### Task item
When you copy the listing, reproduce each line as it appears and omit every image.

### Data for analysis
═══

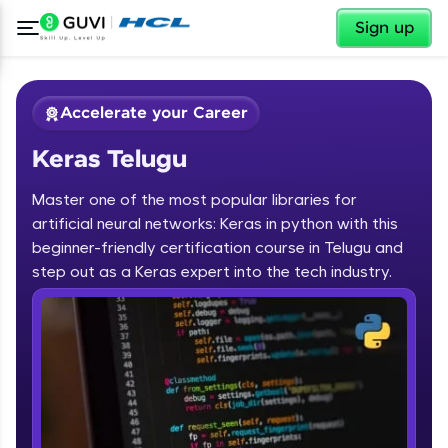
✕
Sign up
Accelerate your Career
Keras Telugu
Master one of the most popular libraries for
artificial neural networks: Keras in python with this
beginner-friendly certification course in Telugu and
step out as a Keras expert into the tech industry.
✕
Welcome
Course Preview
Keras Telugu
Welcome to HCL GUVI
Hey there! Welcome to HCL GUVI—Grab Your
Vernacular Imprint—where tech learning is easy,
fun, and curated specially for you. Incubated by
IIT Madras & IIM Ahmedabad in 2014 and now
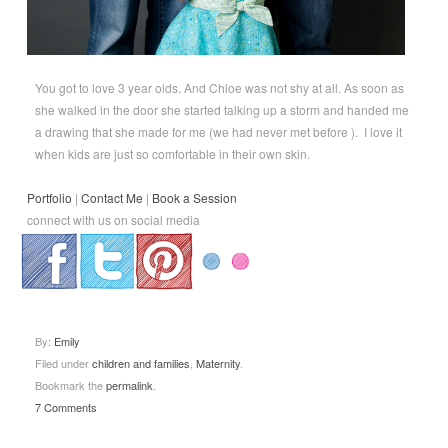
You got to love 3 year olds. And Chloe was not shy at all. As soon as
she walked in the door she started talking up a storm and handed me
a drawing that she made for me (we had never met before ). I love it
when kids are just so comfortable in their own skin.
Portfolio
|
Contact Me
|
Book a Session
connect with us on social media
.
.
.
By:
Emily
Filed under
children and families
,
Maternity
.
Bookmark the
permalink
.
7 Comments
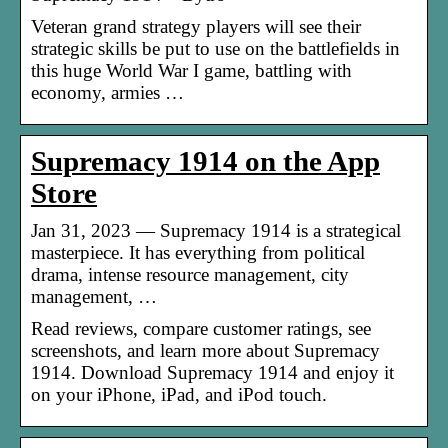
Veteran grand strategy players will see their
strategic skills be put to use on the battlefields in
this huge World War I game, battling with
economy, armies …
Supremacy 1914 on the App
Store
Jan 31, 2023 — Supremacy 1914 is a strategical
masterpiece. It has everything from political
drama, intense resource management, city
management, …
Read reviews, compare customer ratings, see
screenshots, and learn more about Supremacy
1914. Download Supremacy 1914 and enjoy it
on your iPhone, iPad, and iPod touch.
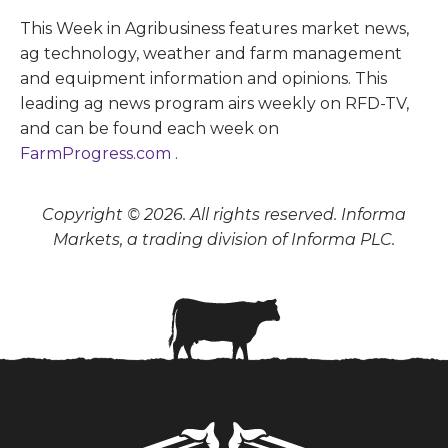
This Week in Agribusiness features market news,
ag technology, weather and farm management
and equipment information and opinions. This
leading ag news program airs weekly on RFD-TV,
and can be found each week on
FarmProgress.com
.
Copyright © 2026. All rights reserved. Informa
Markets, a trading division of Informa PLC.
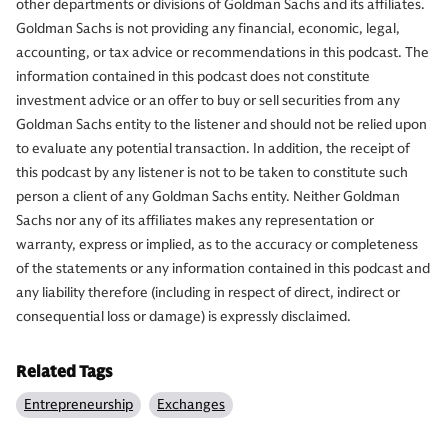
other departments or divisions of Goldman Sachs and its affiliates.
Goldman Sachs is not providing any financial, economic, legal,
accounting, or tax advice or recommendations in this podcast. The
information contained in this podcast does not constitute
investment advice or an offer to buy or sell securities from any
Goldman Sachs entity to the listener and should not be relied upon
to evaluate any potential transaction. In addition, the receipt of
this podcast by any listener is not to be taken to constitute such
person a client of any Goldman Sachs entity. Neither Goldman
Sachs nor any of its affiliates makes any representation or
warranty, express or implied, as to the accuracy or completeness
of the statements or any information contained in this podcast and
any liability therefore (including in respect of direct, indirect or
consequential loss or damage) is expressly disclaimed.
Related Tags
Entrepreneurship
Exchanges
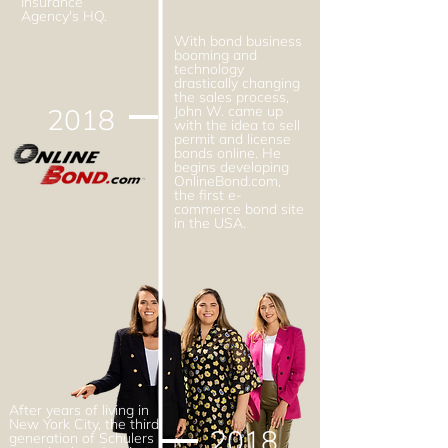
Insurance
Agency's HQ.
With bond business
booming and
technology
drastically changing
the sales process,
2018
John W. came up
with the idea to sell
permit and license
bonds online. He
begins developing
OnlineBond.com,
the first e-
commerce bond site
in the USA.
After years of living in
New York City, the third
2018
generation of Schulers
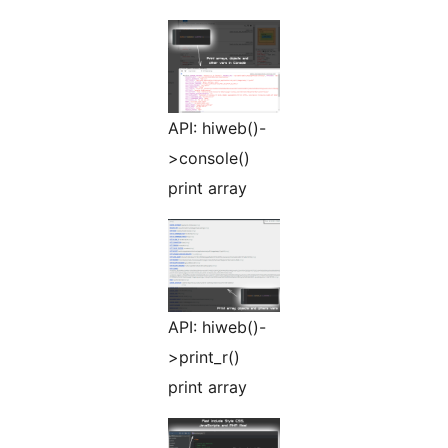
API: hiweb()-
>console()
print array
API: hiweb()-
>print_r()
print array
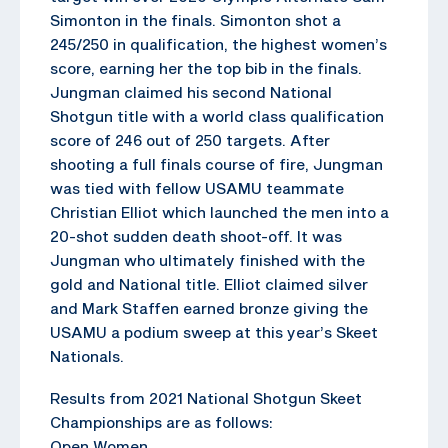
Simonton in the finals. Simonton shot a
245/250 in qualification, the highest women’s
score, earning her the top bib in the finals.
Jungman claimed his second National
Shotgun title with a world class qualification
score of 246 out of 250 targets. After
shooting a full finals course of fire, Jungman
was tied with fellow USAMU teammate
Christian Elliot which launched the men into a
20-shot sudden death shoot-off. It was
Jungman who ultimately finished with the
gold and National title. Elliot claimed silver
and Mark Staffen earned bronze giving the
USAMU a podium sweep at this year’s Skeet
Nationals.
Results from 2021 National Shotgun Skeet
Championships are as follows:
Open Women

═══

### Written solution
✕
Sign up
Accelerate your Career
Keras Telugu
Master one of the most popular libraries for
artificial neural networks: Keras in python with this
beginner-friendly certification course in Telugu and
step out as a Keras expert into the tech industry.
✕
Welcome
Course Preview
Keras Telugu
Welcome to HCL GUVI
Hey there! Welcome to HCL GUVI—Grab Your
Vernacular Imprint—where tech learning is easy,
fun, and curated specially for you. Incubated by
IIT Madras & IIM Ahmedabad in 2014 and now
You got to love 3 year olds. And Chloe was not shy at all. As soon as
she walked in the door she started talking up a storm and handed me
a drawing that she made for me (we had never met before ). I love it
when kids are just so comfortable in their own skin.
Portfolio
|
Contact Me
|
Book a Session
connect with us on social media
.
.
.
By:
Emily
Filed under
children and families
,
Maternity
.
Bookmark the
permalink
.
7 Comments
Veteran grand strategy players will see their
strategic skills be put to use on the battlefields in
this huge World War I game, battling with
economy, armies …
Supremacy 1914 on the App
Store
Jan 31, 2023 — Supremacy 1914 is a strategical
masterpiece. It has everything from political
drama, intense resource management, city
management, …
Read reviews, compare customer ratings, see
screenshots, and learn more about Supremacy
1914. Download Supremacy 1914 and enjoy it
on your iPhone, iPad, and iPod touch.
This Week in Agribusiness features market news,
ag technology, weather and farm management
and equipment information and opinions. This
leading ag news program airs weekly on RFD-TV,
and can be found each week on
FarmProgress.com
.
Copyright © 2026. All rights reserved. Informa
Markets, a trading division of Informa PLC.
other departments or divisions of Goldman Sachs and its affiliates.
Goldman Sachs is not providing any financial, economic, legal,
accounting, or tax advice or recommendations in this podcast. The
information contained in this podcast does not constitute
investment advice or an offer to buy or sell securities from any
Goldman Sachs entity to the listener and should not be relied upon
to evaluate any potential transaction. In addition, the receipt of
this podcast by any listener is not to be taken to constitute such
person a client of any Goldman Sachs entity. Neither Goldman
Sachs nor any of its affiliates makes any representation or
warranty, express or implied, as to the accuracy or completeness
of the statements or any information contained in this podcast and
any liability therefore (including in respect of direct, indirect or
consequential loss or damage) is expressly disclaimed.
Related Tags
Entrepreneurship
Exchanges
Insurance
Agency's HQ.
With bond business
booming and
technology
drastically changing
the sales process,
2018
John W. came up
with the idea to sell
permit and license
bonds online. He
begins developing
OnlineBond.com,
the first e-
commerce bond site
in the USA.
After years of living in
New York City, the third
2018
generation of Schulers
API: hiweb()-
>console()
print array
API: hiweb()-
>print_r()
print array
Simonton in the finals. Simonton shot a
245/250 in qualification, the highest women’s
score, earning her the top bib in the finals.
Jungman claimed his second National
Shotgun title with a world class qualification
score of 246 out of 250 targets. After
shooting a full finals course of fire, Jungman
was tied with fellow USAMU teammate
Christian Elliot which launched the men into a
20-shot sudden death shoot-off. It was
Jungman who ultimately finished with the
gold and National title. Elliot claimed silver
and Mark Staffen earned bronze giving the
USAMU a podium sweep at this year’s Skeet
Nationals.
Results from 2021 National Shotgun Skeet
Championships are as follows:
Open Women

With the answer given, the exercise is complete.